**Instructions for the task**
The answer must consist only of the lines from the line with "Hematoxylin and eosin" to the line with "Diagnosis: rhabdomyosarcoma; histological", both included, exactly as they stand below.

**Given records**
::::::

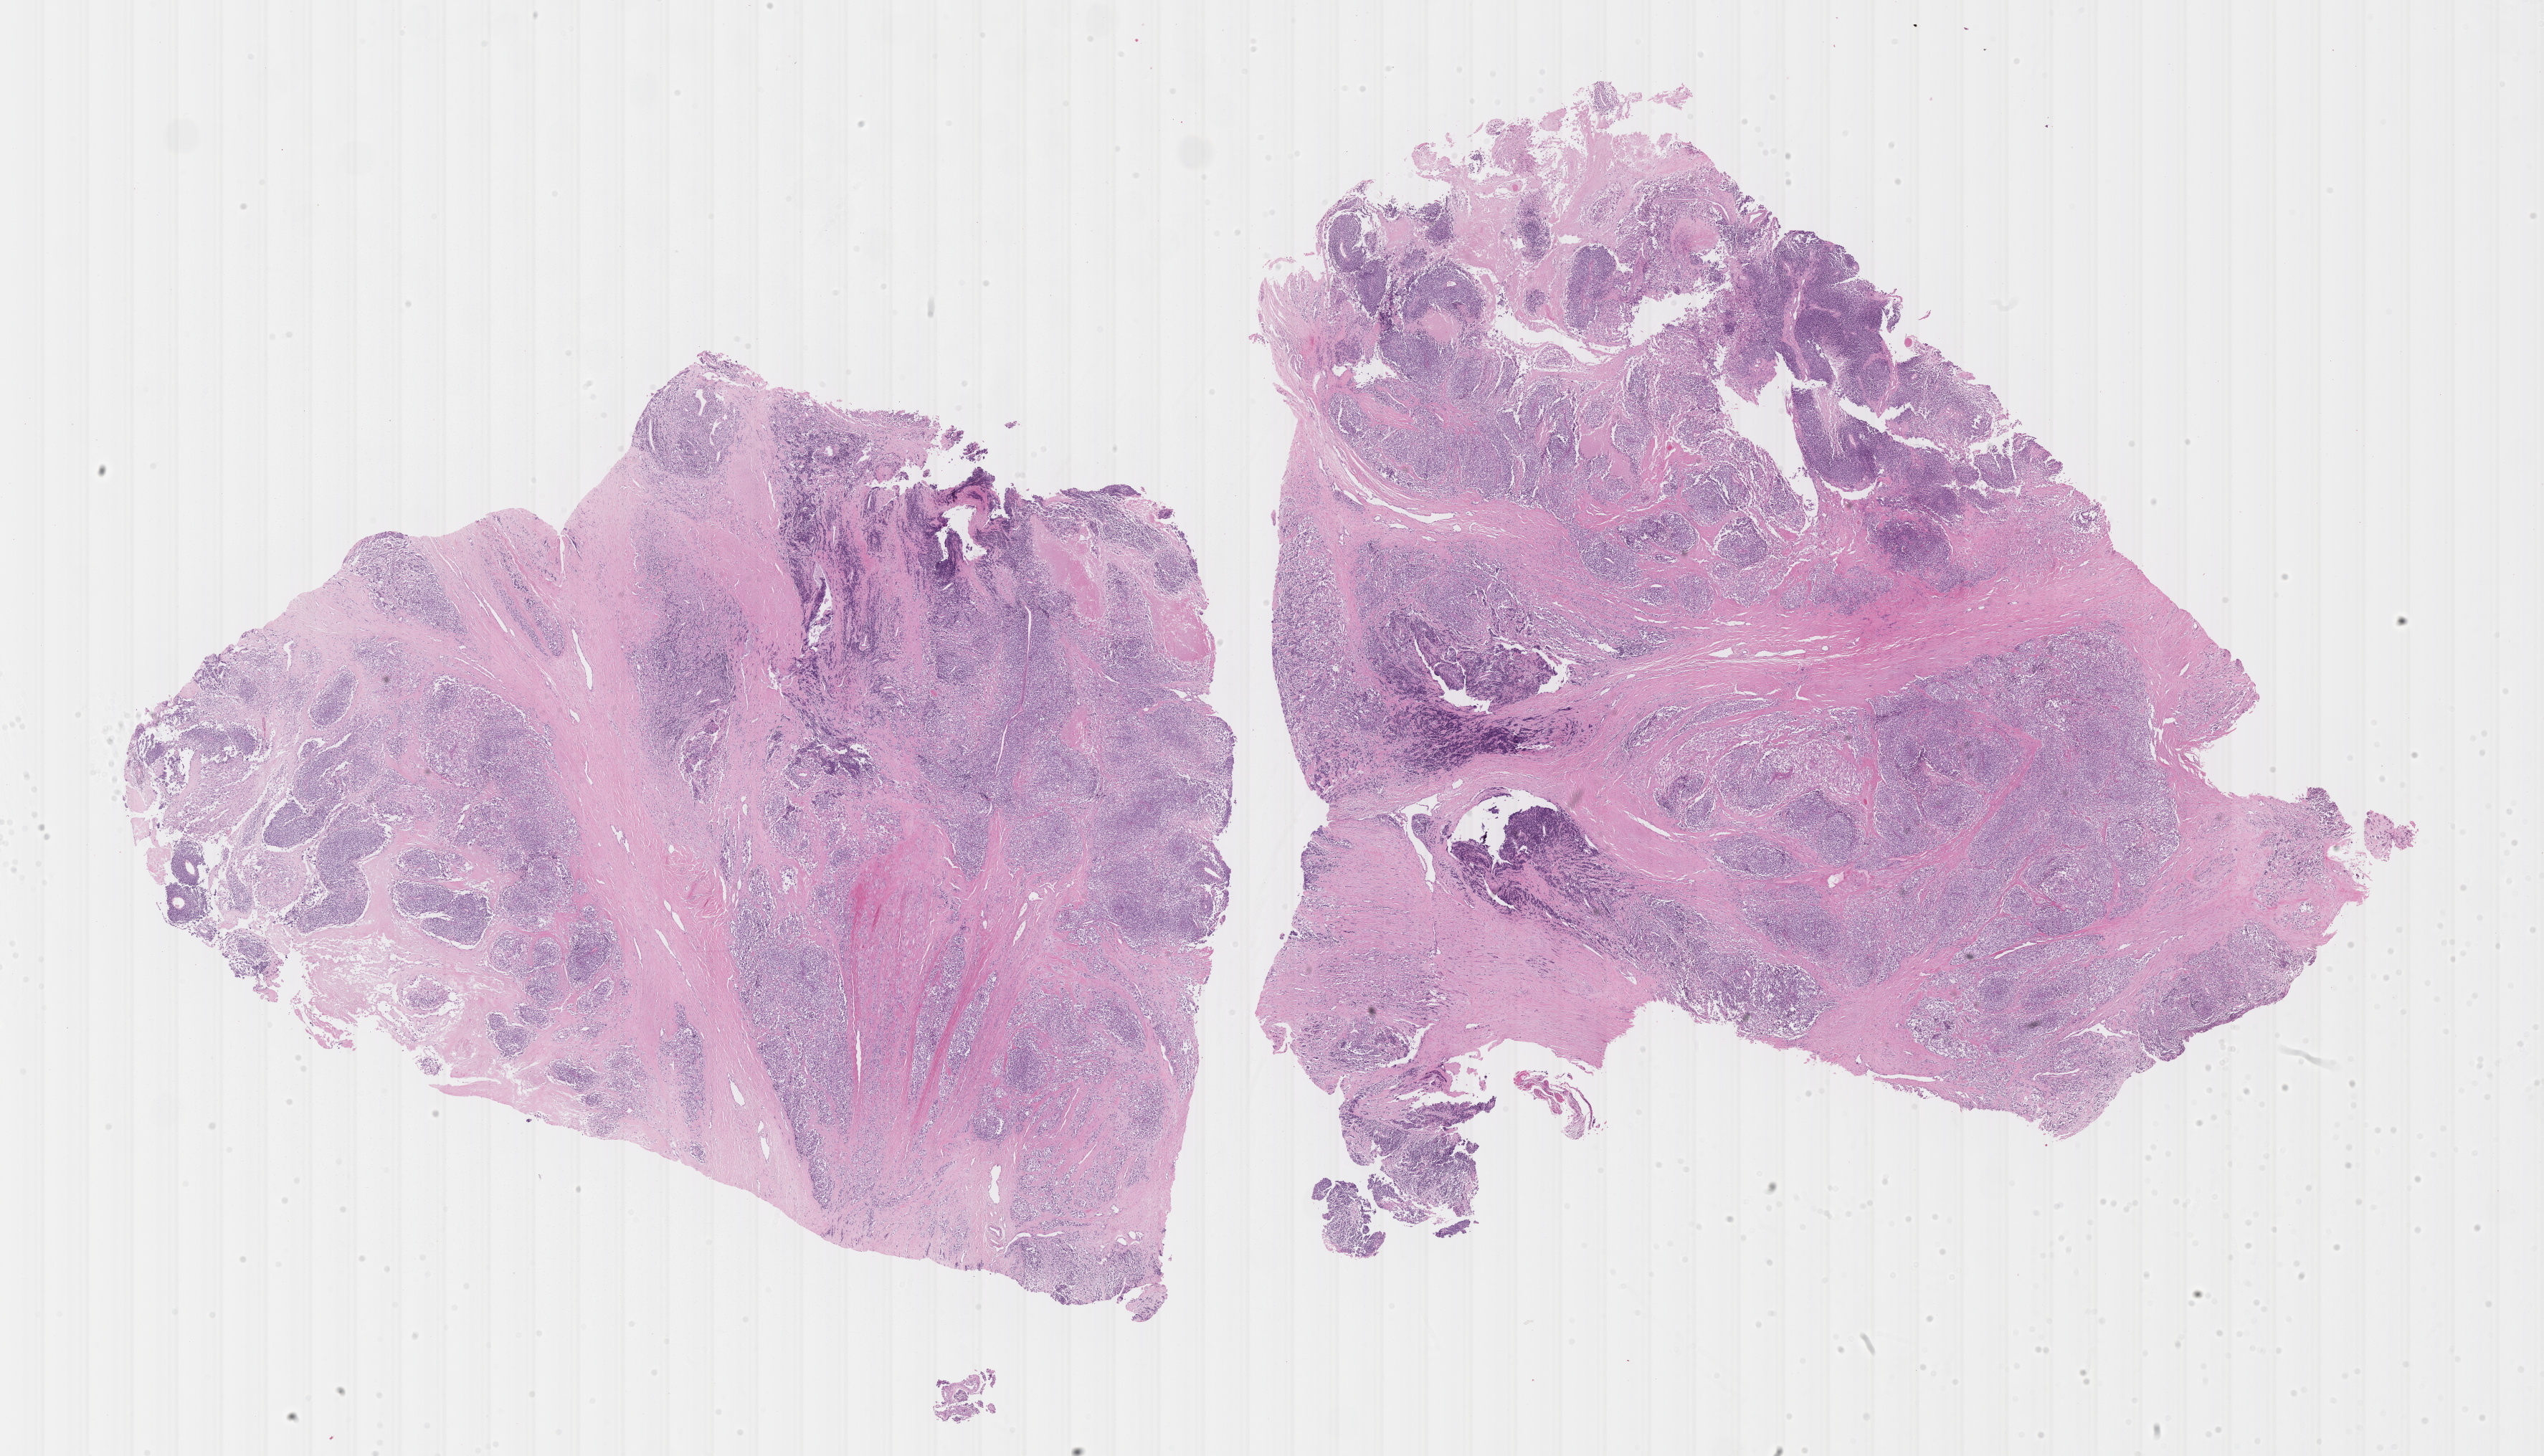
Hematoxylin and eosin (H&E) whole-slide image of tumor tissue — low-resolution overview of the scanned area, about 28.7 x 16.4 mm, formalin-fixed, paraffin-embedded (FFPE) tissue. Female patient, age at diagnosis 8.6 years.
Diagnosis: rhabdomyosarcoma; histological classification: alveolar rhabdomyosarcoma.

::::::

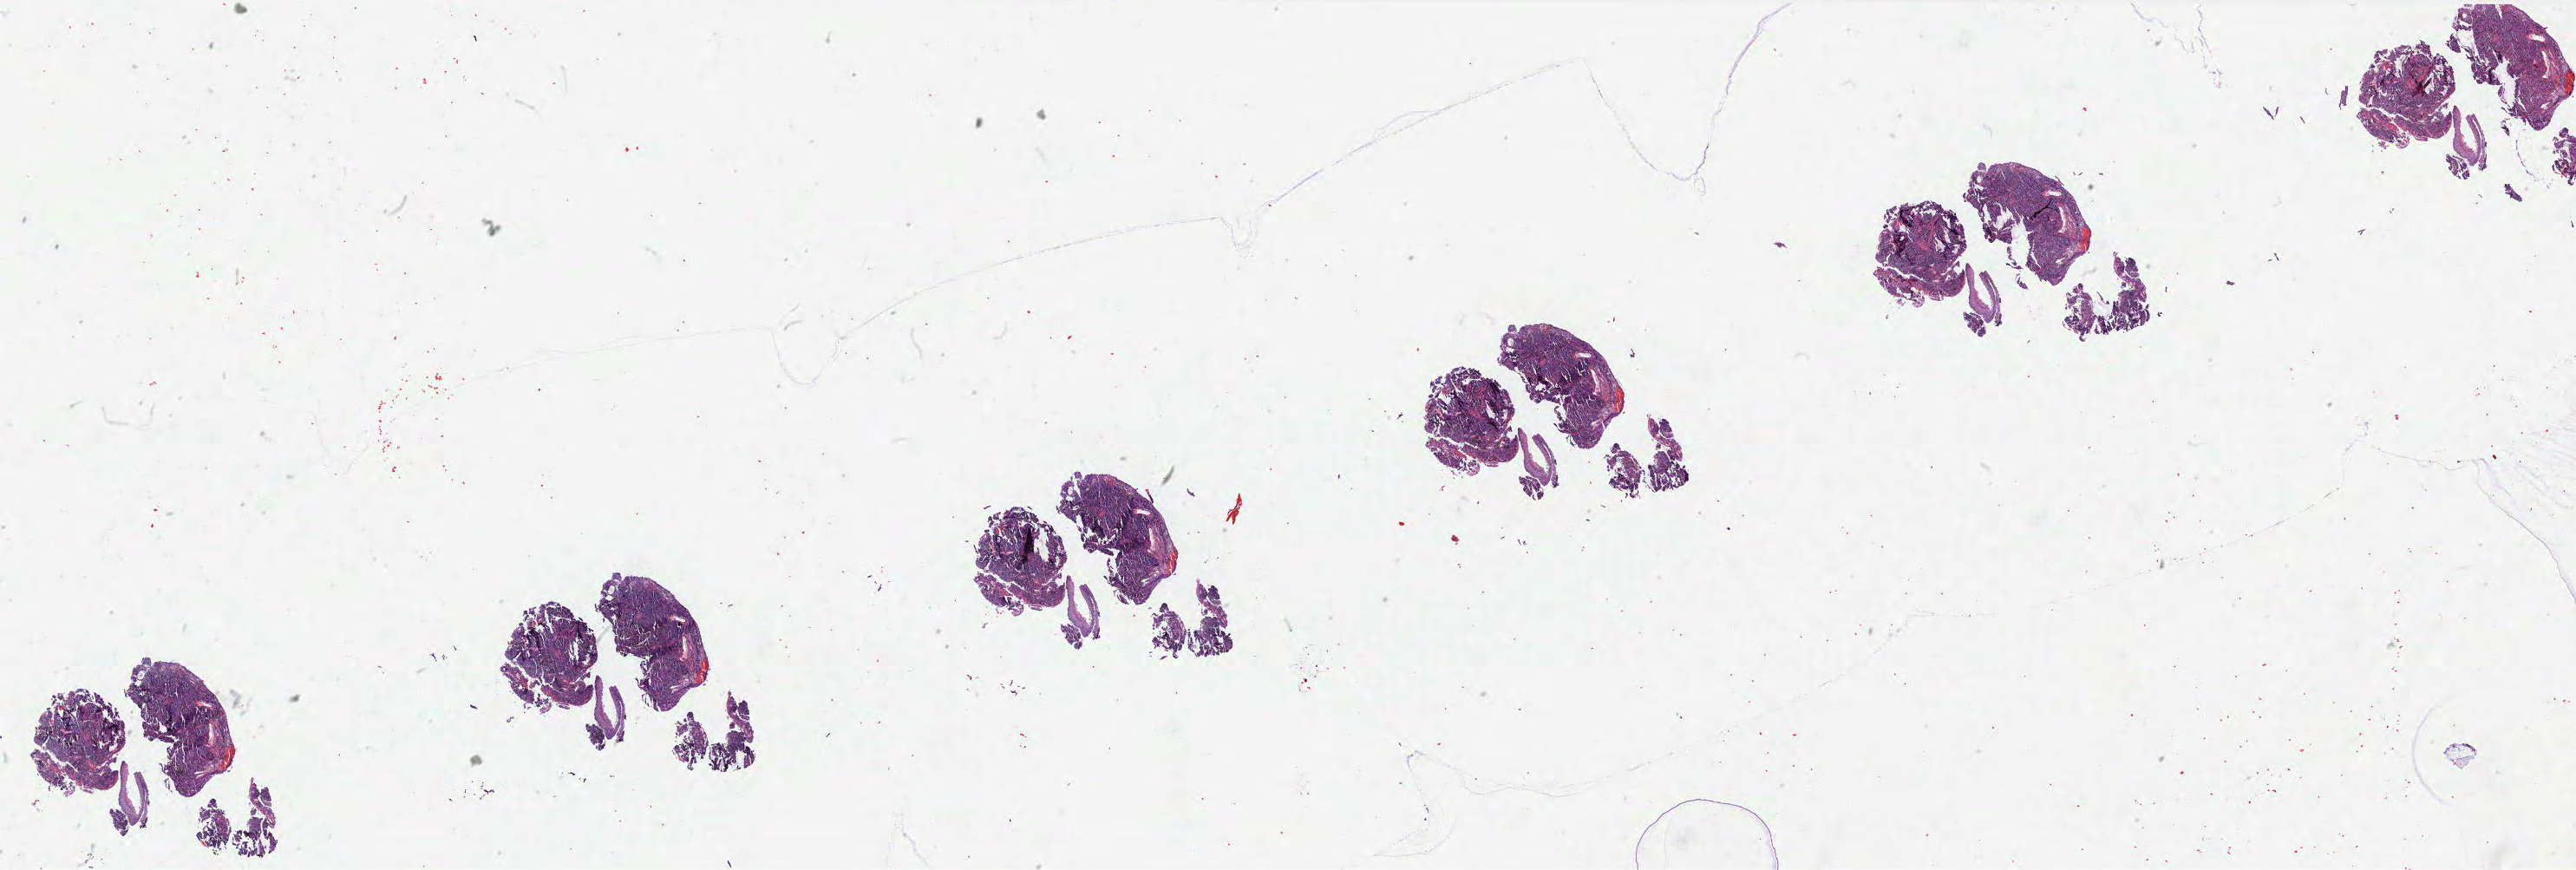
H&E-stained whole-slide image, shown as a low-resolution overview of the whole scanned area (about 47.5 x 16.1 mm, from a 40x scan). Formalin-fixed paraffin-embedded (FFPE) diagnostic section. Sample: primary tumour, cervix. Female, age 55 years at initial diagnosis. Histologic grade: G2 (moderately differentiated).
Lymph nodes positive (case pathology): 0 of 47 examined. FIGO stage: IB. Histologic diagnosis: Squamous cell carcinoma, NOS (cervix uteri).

::::::

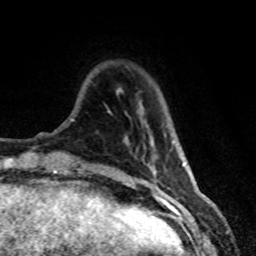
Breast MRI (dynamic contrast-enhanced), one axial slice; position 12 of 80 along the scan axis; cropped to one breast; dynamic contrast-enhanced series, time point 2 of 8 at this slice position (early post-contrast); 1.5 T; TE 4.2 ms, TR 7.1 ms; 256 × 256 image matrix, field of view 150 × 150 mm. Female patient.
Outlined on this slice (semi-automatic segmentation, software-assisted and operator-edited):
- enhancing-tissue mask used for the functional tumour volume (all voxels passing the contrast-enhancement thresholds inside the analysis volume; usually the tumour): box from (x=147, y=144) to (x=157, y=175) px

::::::

**Written response**
Hematoxylin and eosin (H&E) whole-slide image of tumor tissue — low-resolution overview of the scanned area, about 28.7 x 16.4 mm, formalin-fixed, paraffin-embedded (FFPE) tissue. Female patient, age at diagnosis 8.6 years.
Diagnosis: rhabdomyosarcoma; histological classification: alveolar rhabdomyosarcoma.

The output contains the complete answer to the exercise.